From the Field Notes of Green Taylor Simms (Historian): In Africa, people don't believe in the Tooth Fairy. Instead, they have the Tooth Mouse. In Spain: Ratoncito Pérez. In France: La Bonne Petite Souris. A tiny, magical rodent that steals teeth and replaces them with spare change. In some cultures, the lost tooth must be hidden in a snake or rat burrow to prevent a witch from finding and using the tooth. In other cultures, children throw the tooth into a roaring fire, then, later, dig for coins in the cold ashes.

By first believing in Santa Claus, then the Easter Bunny, then the Tooth Fairy, Rant Casey was recognizing that those myths are more than pretty stories and traditions to delight children. Or to modify behavior.
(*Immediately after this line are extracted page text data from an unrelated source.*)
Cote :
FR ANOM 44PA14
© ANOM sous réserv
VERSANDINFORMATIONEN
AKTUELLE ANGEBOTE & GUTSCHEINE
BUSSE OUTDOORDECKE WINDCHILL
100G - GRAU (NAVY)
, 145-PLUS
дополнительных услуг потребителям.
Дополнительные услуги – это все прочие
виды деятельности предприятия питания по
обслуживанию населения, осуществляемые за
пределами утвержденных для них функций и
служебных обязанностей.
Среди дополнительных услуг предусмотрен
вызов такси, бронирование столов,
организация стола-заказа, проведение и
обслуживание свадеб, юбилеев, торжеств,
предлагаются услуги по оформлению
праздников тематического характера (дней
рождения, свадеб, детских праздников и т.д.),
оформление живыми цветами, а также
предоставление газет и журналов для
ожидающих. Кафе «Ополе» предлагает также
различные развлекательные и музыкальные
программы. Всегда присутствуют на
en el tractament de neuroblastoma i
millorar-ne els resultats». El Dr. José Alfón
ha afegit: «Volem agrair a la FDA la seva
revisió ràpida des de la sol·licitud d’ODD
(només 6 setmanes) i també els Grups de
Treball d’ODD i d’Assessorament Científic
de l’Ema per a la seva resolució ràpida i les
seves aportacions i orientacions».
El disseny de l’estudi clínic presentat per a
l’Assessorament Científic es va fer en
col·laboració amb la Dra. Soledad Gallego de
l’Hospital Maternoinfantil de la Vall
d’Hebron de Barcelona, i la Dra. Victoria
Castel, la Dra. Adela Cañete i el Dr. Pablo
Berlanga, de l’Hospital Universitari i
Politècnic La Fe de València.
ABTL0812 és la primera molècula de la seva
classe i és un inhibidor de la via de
Each of those three traditions asks a child to believe in the impossible in exchange for a reward. These are stepped-up tests to build a child's faith and imagination. The first test is to believe in a magical person, with toys as the reward. The second test is to trust in a magical animal, with candy as the reward. The last test is the most difficult, with the most abstract reward: To believe, trust in a flying fairy that will leave money.

From a man to an animal to a fairy.

From toys to candy to money. Thus, interestingly enough, transferring the magic of faith and trust from sparkling fairydom to clumsy, tarnished coins. From gossamer wings to nickels…dimes…and quarters.